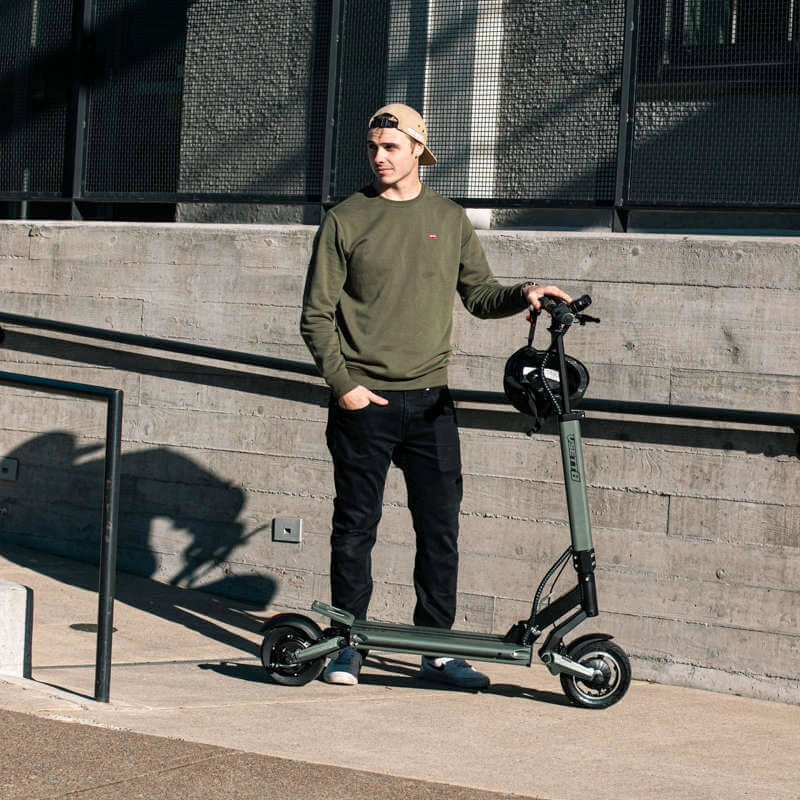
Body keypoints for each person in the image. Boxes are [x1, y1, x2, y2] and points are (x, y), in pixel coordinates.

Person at [300, 103, 571, 689]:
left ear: (419, 150)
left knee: (440, 530)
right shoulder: (345, 219)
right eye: (372, 147)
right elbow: (316, 317)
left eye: (390, 148)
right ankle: (349, 645)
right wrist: (344, 387)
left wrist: (525, 291)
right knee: (355, 530)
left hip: (431, 404)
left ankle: (437, 648)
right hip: (363, 404)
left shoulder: (448, 219)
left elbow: (478, 295)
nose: (378, 157)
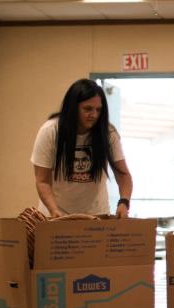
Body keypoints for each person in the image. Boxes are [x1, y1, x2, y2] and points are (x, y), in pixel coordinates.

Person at [31, 78, 133, 218]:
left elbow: (123, 174)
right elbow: (42, 180)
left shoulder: (108, 133)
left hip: (96, 214)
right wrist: (53, 210)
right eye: (88, 109)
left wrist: (124, 202)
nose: (94, 115)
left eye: (98, 110)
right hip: (55, 213)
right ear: (73, 107)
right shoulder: (50, 131)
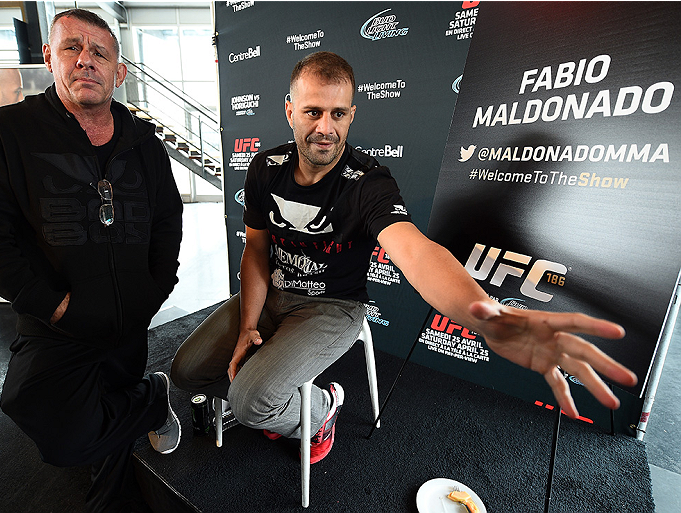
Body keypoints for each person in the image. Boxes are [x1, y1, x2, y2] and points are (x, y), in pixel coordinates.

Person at [171, 51, 637, 465]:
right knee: (185, 371)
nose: (325, 128)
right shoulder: (264, 168)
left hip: (332, 309)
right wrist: (249, 324)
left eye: (338, 113)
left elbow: (415, 251)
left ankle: (321, 410)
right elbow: (256, 249)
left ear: (352, 115)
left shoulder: (368, 180)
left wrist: (492, 319)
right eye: (312, 111)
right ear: (290, 111)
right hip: (272, 294)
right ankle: (272, 395)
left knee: (253, 404)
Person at [0, 9, 183, 513]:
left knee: (104, 426)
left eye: (100, 52)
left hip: (129, 318)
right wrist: (53, 307)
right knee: (55, 431)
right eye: (72, 47)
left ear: (119, 72)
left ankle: (113, 484)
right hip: (58, 322)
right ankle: (153, 400)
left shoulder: (144, 143)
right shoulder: (7, 133)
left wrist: (155, 288)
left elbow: (167, 219)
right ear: (50, 56)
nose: (85, 60)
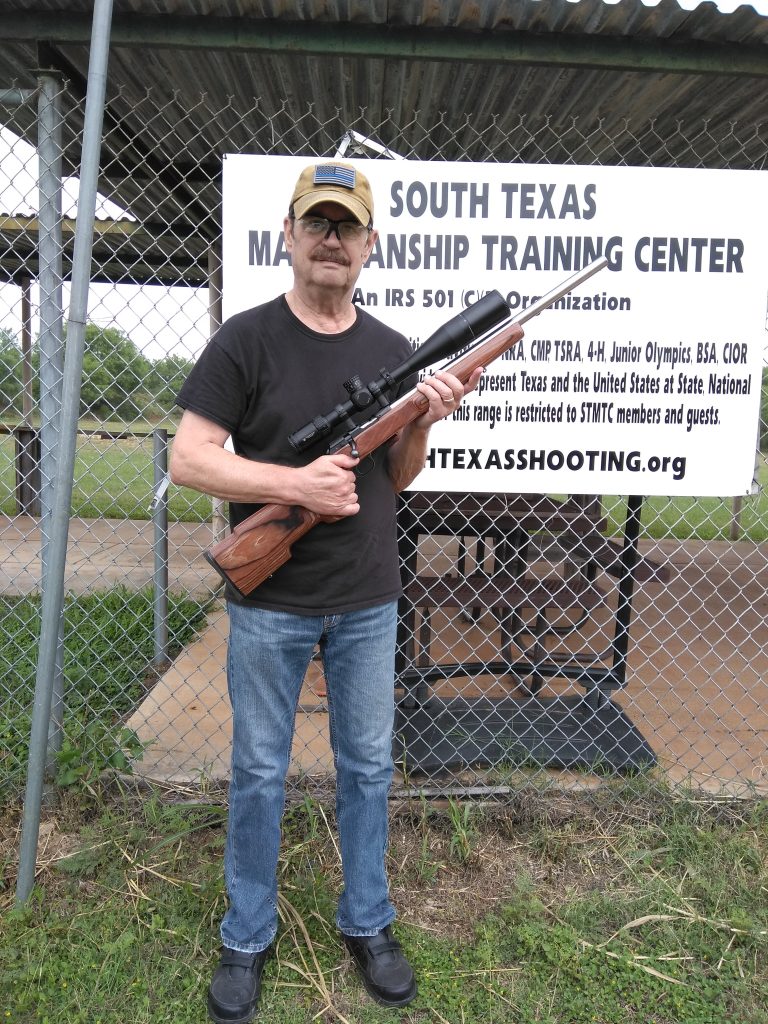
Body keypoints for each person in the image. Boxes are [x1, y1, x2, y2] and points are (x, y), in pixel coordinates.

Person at [170, 160, 482, 1024]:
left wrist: (421, 419)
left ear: (370, 244)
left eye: (348, 227)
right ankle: (246, 934)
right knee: (261, 769)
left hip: (369, 597)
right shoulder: (246, 339)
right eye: (319, 224)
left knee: (369, 767)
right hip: (269, 604)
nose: (333, 240)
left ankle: (368, 922)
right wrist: (296, 486)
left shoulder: (393, 353)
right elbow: (189, 457)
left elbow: (399, 477)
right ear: (290, 236)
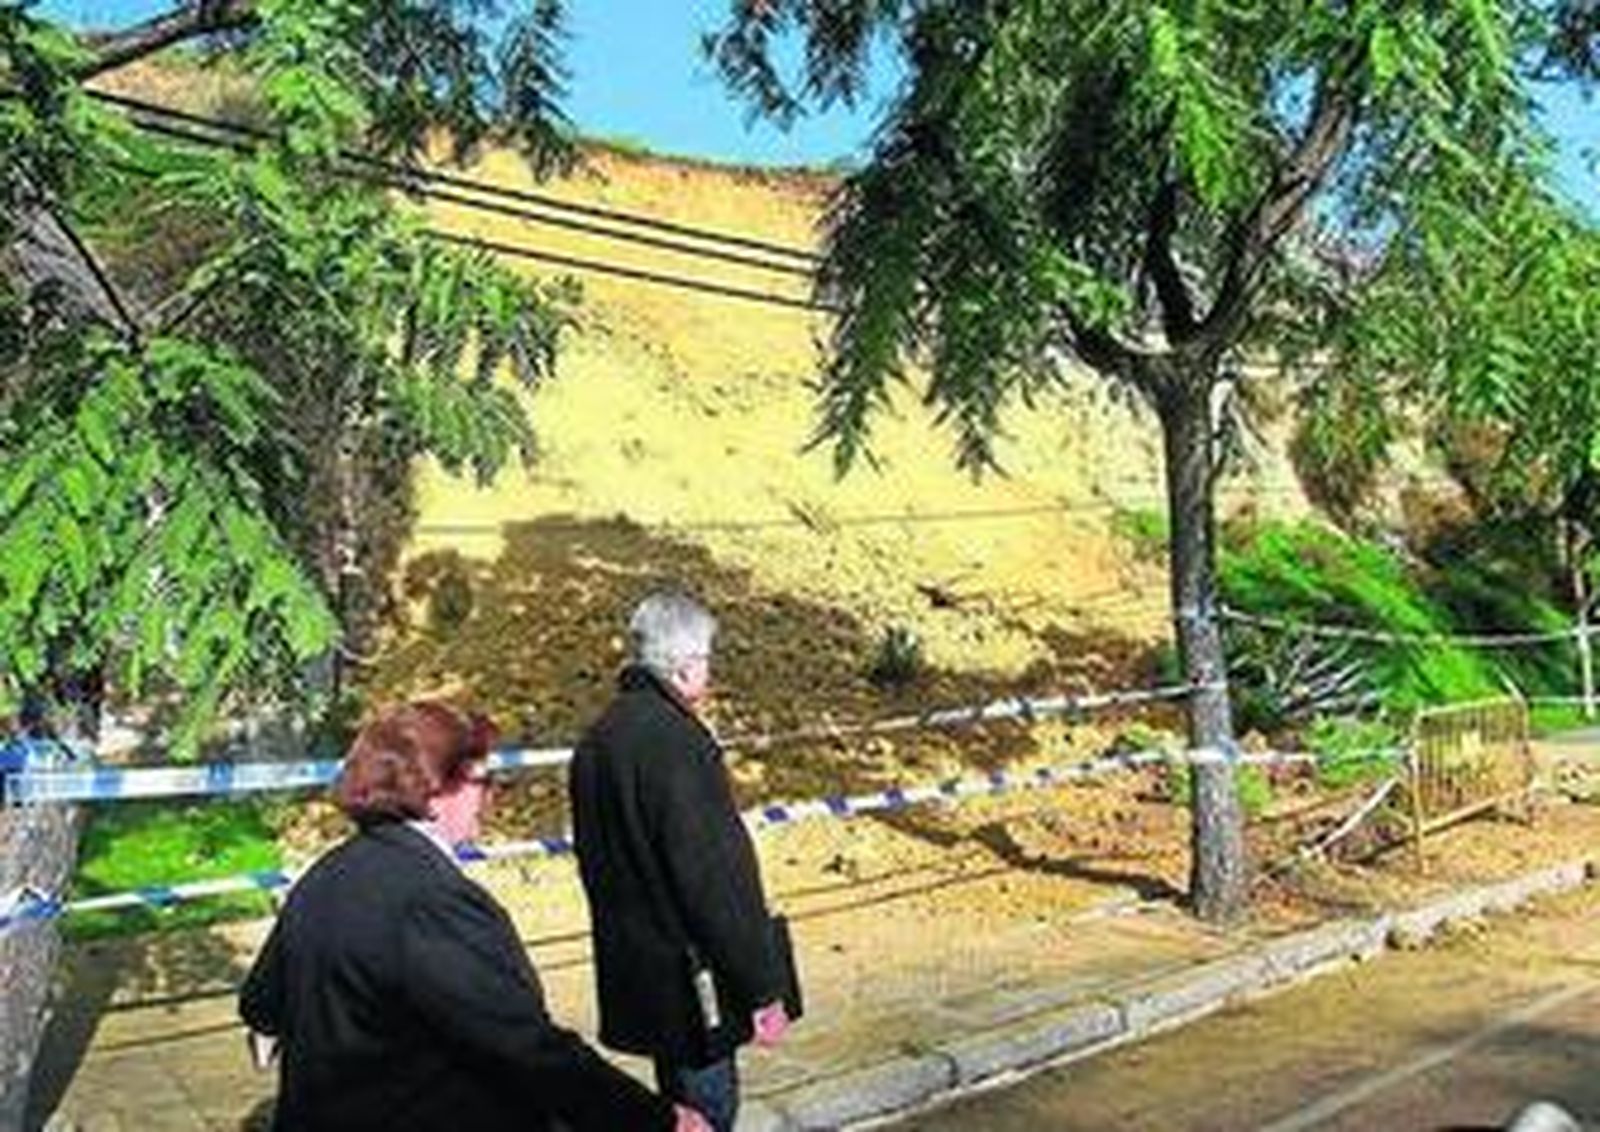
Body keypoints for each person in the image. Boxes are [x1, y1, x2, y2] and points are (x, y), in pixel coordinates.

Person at [239, 700, 708, 1132]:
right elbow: (525, 1046)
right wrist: (657, 1119)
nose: (491, 800)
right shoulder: (433, 902)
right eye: (483, 783)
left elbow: (261, 1002)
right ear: (433, 789)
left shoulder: (326, 875)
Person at [570, 592, 792, 1132]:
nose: (710, 674)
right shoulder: (679, 743)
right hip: (697, 981)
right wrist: (762, 986)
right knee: (707, 1114)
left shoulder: (597, 741)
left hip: (637, 967)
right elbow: (715, 879)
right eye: (708, 660)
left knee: (675, 1113)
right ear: (687, 665)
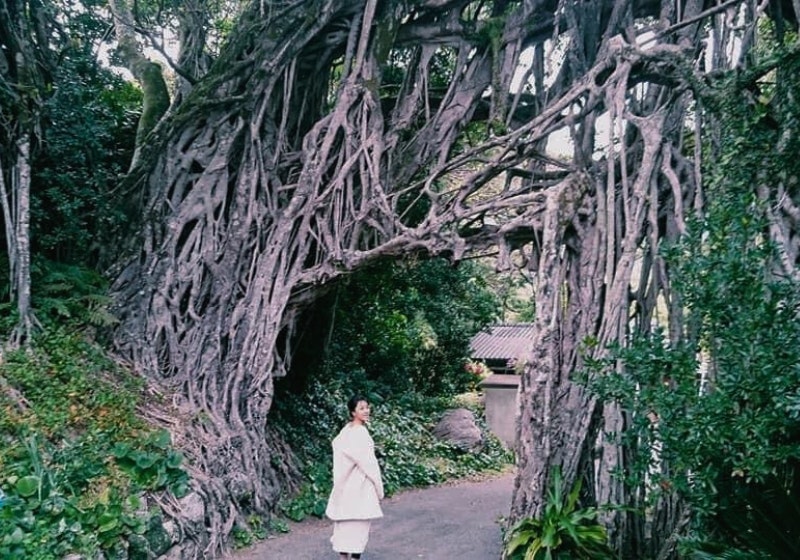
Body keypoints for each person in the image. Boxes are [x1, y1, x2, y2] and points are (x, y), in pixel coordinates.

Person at [325, 394, 384, 559]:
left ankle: (344, 557)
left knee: (345, 523)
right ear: (353, 412)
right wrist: (378, 486)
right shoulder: (360, 433)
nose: (366, 411)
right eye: (362, 408)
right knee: (359, 524)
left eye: (367, 407)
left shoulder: (346, 430)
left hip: (346, 485)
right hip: (360, 485)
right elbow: (369, 463)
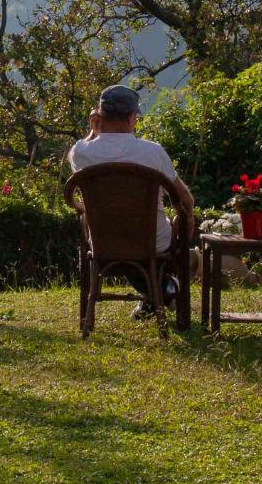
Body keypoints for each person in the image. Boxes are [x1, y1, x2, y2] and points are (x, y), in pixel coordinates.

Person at [67, 84, 189, 318]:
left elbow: (84, 147)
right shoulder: (153, 152)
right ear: (133, 117)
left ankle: (157, 294)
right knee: (176, 222)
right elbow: (185, 200)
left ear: (99, 117)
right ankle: (164, 288)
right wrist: (186, 217)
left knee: (112, 228)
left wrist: (93, 132)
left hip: (104, 241)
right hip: (151, 241)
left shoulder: (81, 151)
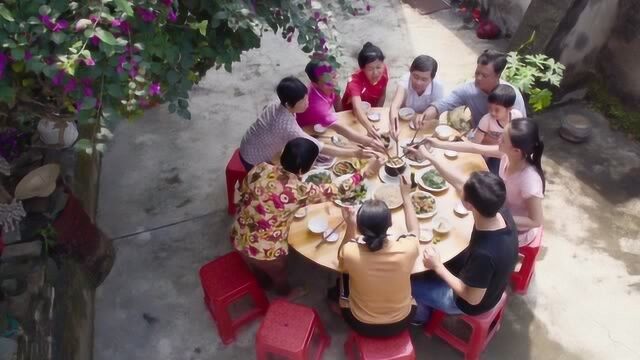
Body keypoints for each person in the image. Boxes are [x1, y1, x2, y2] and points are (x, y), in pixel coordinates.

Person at [232, 138, 383, 296]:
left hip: (239, 232)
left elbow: (242, 192)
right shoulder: (298, 191)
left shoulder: (261, 168)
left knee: (256, 266)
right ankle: (285, 293)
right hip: (264, 248)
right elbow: (336, 190)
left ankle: (261, 281)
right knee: (278, 273)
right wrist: (365, 172)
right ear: (302, 170)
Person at [409, 117, 544, 247]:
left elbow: (536, 221)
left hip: (512, 230)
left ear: (516, 151)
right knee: (465, 193)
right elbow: (474, 148)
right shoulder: (507, 154)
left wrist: (494, 216)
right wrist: (438, 144)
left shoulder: (530, 181)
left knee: (460, 227)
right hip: (494, 209)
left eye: (503, 139)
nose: (498, 139)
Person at [410, 171, 518, 324]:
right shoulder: (499, 210)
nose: (460, 188)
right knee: (444, 258)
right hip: (487, 280)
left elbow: (471, 298)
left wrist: (438, 266)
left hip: (467, 302)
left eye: (463, 190)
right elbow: (461, 184)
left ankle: (421, 316)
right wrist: (430, 156)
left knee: (408, 282)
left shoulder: (485, 254)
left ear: (469, 205)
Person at [335, 176, 420, 338]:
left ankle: (339, 303)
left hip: (361, 323)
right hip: (403, 321)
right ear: (390, 224)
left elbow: (341, 261)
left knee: (343, 276)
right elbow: (415, 231)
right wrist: (406, 196)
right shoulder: (407, 248)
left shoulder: (351, 252)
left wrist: (350, 225)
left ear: (360, 228)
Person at [239, 76, 375, 171]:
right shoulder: (286, 126)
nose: (307, 103)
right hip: (253, 156)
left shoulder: (277, 104)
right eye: (303, 101)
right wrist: (356, 153)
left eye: (306, 98)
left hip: (250, 140)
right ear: (288, 104)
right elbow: (319, 147)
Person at [413, 49, 527, 130]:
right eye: (477, 73)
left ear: (497, 76)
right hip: (477, 140)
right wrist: (427, 114)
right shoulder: (469, 89)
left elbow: (519, 133)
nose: (478, 78)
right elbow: (446, 103)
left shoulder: (512, 96)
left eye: (484, 75)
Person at [296, 60, 385, 151]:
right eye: (328, 83)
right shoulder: (317, 106)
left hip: (322, 122)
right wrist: (370, 142)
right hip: (307, 131)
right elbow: (340, 129)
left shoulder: (330, 83)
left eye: (334, 76)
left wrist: (344, 122)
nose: (334, 83)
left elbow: (338, 104)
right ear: (315, 84)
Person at [389, 55, 445, 141]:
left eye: (424, 79)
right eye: (415, 77)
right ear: (410, 72)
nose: (418, 82)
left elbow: (438, 110)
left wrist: (425, 116)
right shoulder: (405, 80)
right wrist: (394, 126)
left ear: (432, 79)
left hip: (426, 125)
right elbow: (395, 106)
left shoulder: (438, 86)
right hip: (404, 123)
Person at [471, 84, 523, 174]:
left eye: (497, 110)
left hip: (504, 151)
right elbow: (476, 143)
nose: (492, 112)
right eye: (490, 108)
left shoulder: (516, 117)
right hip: (486, 149)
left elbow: (519, 141)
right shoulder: (486, 120)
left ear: (509, 109)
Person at [341, 42, 389, 136]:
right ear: (362, 69)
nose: (376, 73)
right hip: (352, 115)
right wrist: (369, 127)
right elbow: (357, 107)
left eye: (378, 67)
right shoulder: (354, 81)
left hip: (370, 113)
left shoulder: (384, 71)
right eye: (370, 69)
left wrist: (376, 114)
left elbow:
· · · · ·
What to work on |
Your reply should hold nothing but the lines above, from the one containing "right ear: (133, 117)" to the one containing "left knee: (256, 266)", reproduced exactly minus the pictures.

Task response |
right ear: (133, 117)
left ankle: (157, 294)
right knee: (176, 222)
right elbow: (185, 200)
left ear: (99, 117)
right ankle: (164, 288)
right wrist: (186, 217)
left knee: (112, 228)
left wrist: (93, 132)
left hip: (104, 241)
right hip: (151, 241)
left shoulder: (81, 151)
Body keypoints for each person in the image. Boxes are [x1, y1, x2, y2] and points are (x, y), in pixel coordinates.

Person at [232, 138, 383, 296]:
left hip: (239, 232)
left elbow: (242, 192)
right shoulder: (298, 191)
left shoulder: (261, 168)
left knee: (256, 266)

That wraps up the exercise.